CONSIGNE: Recopiez à l'identique, s'il vous plaît, les lignes des données situées entre celle qui contient « family: Laridae » et celle qui contient « genus: Melilotus », ces deux lignes comprises, et rien d'autre.
━━━ LIGNES DE DONNÉES
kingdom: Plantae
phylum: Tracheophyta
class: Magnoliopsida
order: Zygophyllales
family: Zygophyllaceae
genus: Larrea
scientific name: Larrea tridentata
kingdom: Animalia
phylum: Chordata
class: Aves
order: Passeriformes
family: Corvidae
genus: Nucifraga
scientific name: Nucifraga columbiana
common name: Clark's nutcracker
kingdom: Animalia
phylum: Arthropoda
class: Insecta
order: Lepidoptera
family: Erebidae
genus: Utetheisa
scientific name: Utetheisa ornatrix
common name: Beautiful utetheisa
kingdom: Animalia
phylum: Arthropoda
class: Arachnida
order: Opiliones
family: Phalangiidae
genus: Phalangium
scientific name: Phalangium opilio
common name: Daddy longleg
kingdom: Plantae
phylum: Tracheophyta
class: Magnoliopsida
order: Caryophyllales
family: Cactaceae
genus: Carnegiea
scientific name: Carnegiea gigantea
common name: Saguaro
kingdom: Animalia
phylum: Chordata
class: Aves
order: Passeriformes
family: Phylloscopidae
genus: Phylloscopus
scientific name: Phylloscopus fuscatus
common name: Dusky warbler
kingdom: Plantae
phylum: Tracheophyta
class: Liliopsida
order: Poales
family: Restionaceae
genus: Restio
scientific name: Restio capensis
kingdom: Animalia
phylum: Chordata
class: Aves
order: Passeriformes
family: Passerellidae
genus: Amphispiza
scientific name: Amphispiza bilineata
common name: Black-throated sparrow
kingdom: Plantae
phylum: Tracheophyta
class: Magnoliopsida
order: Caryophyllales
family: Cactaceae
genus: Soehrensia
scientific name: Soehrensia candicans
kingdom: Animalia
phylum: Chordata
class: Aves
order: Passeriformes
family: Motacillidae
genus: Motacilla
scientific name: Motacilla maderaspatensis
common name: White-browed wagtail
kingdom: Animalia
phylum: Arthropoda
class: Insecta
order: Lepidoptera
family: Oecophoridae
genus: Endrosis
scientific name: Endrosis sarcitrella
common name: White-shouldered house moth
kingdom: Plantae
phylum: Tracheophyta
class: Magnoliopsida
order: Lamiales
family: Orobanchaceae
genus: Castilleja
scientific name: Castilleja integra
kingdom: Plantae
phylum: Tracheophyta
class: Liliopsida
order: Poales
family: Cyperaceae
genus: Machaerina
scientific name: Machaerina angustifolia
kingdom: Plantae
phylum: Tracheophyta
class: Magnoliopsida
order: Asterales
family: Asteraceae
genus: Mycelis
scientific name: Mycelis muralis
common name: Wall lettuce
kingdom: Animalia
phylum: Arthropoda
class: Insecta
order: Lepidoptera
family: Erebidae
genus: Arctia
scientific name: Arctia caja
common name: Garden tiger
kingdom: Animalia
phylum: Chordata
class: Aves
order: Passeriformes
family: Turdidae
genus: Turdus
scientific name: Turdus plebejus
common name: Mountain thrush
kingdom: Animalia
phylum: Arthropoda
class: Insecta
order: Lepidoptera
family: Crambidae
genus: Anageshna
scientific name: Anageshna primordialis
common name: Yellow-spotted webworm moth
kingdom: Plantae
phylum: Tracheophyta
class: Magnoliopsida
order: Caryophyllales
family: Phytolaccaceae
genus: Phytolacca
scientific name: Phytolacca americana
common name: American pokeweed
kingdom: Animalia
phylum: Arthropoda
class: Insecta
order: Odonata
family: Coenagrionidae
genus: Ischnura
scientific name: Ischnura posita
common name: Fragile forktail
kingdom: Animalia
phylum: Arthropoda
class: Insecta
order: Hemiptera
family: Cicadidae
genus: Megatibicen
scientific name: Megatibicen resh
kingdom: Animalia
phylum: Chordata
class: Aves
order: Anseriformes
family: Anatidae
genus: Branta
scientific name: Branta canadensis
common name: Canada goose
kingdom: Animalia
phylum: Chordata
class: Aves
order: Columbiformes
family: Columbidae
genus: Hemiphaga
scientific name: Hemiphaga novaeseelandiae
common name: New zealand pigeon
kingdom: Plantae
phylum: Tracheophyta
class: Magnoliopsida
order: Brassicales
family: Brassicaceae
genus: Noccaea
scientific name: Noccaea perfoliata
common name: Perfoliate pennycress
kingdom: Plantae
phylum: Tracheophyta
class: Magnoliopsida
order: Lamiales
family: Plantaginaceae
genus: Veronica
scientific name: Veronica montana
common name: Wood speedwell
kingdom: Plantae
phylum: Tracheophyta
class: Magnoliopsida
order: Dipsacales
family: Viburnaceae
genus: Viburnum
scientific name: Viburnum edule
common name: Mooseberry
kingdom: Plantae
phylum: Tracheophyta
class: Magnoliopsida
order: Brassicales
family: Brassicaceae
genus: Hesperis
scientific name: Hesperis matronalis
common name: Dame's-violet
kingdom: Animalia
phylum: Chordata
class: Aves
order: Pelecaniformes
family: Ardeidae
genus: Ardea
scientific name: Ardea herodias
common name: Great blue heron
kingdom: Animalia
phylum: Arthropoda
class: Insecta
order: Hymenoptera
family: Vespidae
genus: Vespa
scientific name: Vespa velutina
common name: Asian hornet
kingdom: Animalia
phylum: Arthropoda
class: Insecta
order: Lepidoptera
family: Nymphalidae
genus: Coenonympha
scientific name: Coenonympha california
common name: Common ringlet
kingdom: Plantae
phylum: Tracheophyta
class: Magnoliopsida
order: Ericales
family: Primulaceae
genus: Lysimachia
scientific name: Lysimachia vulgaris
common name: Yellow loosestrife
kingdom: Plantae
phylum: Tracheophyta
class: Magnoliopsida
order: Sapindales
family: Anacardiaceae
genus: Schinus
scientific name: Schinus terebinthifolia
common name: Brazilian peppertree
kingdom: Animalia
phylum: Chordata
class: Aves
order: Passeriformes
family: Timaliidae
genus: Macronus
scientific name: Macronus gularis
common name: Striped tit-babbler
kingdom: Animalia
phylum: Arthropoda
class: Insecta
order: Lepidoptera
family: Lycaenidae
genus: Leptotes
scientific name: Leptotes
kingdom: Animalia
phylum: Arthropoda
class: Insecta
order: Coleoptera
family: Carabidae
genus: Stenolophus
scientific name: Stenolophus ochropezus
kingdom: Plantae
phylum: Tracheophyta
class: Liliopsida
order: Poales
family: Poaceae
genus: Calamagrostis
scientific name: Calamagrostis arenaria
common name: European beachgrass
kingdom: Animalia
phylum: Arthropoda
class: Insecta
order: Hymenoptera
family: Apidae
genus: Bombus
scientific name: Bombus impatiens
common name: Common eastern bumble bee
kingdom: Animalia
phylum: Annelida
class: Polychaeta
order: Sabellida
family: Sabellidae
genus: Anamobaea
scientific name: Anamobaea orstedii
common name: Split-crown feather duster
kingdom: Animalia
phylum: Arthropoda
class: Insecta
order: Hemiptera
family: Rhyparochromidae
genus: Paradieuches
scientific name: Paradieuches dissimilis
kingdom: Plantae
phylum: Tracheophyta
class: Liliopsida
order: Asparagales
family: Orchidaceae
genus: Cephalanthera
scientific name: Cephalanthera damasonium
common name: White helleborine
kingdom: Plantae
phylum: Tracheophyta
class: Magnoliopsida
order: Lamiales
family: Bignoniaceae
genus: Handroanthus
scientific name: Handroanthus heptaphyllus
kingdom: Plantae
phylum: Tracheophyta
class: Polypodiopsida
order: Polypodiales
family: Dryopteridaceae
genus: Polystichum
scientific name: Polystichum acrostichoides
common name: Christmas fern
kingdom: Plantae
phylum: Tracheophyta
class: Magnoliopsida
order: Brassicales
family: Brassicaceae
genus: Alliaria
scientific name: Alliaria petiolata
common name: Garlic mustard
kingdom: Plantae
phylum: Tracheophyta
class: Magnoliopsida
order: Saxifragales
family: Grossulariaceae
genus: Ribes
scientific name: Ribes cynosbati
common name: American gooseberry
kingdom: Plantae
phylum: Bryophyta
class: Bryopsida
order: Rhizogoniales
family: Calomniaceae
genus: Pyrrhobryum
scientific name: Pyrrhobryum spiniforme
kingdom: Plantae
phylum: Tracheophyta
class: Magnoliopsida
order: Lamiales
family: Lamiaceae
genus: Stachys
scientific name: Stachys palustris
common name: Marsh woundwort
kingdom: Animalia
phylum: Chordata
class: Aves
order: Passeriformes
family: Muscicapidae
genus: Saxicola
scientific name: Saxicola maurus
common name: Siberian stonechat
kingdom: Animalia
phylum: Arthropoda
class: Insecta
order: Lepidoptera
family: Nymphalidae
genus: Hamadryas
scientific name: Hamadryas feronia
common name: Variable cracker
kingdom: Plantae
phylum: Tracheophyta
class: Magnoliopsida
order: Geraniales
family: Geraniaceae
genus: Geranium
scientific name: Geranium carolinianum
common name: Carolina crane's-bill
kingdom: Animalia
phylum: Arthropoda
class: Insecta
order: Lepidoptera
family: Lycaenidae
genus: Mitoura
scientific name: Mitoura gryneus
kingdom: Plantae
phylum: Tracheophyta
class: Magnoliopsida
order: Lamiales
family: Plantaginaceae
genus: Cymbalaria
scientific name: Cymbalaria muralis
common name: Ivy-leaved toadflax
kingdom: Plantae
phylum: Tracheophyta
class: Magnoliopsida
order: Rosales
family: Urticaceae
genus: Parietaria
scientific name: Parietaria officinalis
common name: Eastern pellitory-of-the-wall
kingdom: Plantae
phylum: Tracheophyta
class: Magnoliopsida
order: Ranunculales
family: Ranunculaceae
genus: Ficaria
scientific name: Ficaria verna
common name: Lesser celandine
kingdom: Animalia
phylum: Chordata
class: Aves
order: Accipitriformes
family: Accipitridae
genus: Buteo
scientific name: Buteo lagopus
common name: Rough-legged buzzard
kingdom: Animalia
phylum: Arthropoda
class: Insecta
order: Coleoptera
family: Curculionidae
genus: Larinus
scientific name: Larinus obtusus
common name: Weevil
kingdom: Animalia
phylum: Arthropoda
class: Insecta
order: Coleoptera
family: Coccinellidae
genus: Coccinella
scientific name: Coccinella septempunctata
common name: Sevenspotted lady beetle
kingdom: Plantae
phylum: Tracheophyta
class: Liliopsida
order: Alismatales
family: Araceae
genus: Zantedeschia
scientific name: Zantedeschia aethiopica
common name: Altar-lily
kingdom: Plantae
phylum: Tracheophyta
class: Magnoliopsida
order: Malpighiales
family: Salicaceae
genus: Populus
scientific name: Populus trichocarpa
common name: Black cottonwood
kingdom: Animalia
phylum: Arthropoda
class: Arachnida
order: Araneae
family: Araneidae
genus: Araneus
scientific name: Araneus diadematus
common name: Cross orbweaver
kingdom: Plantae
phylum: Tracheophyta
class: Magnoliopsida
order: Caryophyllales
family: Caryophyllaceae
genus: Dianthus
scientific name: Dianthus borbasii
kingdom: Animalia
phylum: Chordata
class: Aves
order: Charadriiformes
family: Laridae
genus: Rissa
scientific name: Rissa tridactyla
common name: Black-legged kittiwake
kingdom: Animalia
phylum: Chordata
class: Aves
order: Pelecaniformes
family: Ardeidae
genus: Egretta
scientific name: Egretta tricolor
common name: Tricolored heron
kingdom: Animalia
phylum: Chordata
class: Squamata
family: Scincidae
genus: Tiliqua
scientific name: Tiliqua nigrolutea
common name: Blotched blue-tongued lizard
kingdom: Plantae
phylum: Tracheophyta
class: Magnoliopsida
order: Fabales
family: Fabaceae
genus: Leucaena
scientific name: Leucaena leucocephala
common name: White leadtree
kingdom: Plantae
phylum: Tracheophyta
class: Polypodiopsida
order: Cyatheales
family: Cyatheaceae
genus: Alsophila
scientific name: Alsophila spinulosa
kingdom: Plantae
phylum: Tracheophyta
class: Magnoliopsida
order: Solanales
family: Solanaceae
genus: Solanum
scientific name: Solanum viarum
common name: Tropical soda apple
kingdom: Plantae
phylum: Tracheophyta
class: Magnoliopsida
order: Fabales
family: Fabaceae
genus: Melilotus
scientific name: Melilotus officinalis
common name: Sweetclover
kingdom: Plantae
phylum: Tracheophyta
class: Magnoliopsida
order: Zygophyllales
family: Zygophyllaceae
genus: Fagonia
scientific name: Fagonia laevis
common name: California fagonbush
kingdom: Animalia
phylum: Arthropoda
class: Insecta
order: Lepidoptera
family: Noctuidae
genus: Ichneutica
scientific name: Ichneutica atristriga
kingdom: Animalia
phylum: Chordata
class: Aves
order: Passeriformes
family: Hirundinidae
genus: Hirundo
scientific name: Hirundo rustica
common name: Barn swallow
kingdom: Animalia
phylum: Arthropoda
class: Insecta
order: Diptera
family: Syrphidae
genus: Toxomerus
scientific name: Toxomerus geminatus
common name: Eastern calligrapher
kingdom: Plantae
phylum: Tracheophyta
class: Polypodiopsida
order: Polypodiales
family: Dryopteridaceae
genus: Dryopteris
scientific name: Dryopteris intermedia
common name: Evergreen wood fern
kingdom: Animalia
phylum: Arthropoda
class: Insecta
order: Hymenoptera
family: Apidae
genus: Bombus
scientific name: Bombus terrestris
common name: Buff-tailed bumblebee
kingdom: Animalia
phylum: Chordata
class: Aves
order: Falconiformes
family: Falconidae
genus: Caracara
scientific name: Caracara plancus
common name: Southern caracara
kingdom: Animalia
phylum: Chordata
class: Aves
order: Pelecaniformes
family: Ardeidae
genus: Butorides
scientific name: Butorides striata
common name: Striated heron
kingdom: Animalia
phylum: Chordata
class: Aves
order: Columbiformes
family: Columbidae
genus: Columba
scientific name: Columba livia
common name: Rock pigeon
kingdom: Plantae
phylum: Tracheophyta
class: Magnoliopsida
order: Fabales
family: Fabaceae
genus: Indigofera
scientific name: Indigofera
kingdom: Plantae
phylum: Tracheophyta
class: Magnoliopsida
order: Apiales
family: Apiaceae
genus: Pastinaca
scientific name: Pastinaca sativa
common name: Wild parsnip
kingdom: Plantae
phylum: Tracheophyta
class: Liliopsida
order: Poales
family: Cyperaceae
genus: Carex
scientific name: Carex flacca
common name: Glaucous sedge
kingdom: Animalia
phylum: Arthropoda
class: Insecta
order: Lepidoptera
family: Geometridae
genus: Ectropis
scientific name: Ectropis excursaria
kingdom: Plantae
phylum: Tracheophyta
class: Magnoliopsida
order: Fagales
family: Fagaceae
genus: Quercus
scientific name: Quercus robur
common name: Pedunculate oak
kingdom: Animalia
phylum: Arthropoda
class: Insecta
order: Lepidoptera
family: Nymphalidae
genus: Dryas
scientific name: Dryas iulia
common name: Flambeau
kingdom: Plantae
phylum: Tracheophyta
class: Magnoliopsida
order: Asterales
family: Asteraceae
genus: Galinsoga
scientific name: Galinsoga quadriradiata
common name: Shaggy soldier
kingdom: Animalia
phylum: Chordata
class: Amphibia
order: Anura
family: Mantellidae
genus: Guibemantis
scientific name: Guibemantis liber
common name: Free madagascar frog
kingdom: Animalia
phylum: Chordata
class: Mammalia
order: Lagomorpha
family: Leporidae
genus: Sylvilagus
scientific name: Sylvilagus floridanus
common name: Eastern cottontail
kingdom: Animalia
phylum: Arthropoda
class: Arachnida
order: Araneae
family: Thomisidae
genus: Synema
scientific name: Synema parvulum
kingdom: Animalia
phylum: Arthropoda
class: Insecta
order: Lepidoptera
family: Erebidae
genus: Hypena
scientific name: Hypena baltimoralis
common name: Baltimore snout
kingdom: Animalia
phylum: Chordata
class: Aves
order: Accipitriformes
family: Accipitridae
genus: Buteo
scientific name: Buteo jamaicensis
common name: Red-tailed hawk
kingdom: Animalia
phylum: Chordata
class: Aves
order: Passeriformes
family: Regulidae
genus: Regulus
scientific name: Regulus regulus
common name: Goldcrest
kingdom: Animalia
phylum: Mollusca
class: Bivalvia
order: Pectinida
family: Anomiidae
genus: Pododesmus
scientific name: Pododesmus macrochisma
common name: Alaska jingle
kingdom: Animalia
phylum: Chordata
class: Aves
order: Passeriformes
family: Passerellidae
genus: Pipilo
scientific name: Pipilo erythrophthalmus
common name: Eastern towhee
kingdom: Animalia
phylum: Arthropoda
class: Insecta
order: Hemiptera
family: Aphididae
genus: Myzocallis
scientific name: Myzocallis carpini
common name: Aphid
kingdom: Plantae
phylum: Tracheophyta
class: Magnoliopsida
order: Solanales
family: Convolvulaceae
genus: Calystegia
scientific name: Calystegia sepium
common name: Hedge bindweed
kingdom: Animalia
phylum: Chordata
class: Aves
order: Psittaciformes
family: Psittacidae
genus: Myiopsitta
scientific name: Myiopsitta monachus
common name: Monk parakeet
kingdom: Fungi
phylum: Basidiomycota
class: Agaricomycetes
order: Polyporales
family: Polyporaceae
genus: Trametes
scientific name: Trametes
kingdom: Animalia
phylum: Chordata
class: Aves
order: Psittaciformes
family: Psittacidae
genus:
━━━━━━
RÉSULTAT ATTENDU:
family: Laridae
genus: Rissa
scientific name: Rissa tridactyla
common name: Black-legged kittiwake
kingdom: Animalia
phylum: Chordata
class: Aves
order: Pelecaniformes
family: Ardeidae
genus: Egretta
scientific name: Egretta tricolor
common name: Tricolored heron
kingdom: Animalia
phylum: Chordata
class: Squamata
family: Scincidae
genus: Tiliqua
scientific name: Tiliqua nigrolutea
common name: Blotched blue-tongued lizard
kingdom: Plantae
phylum: Tracheophyta
class: Magnoliopsida
order: Fabales
family: Fabaceae
genus: Leucaena
scientific name: Leucaena leucocephala
common name: White leadtree
kingdom: Plantae
phylum: Tracheophyta
class: Polypodiopsida
order: Cyatheales
family: Cyatheaceae
genus: Alsophila
scientific name: Alsophila spinulosa
kingdom: Plantae
phylum: Tracheophyta
class: Magnoliopsida
order: Solanales
family: Solanaceae
genus: Solanum
scientific name: Solanum viarum
common name: Tropical soda apple
kingdom: Plantae
phylum: Tracheophyta
class: Magnoliopsida
order: Fabales
family: Fabaceae
genus: Melilotus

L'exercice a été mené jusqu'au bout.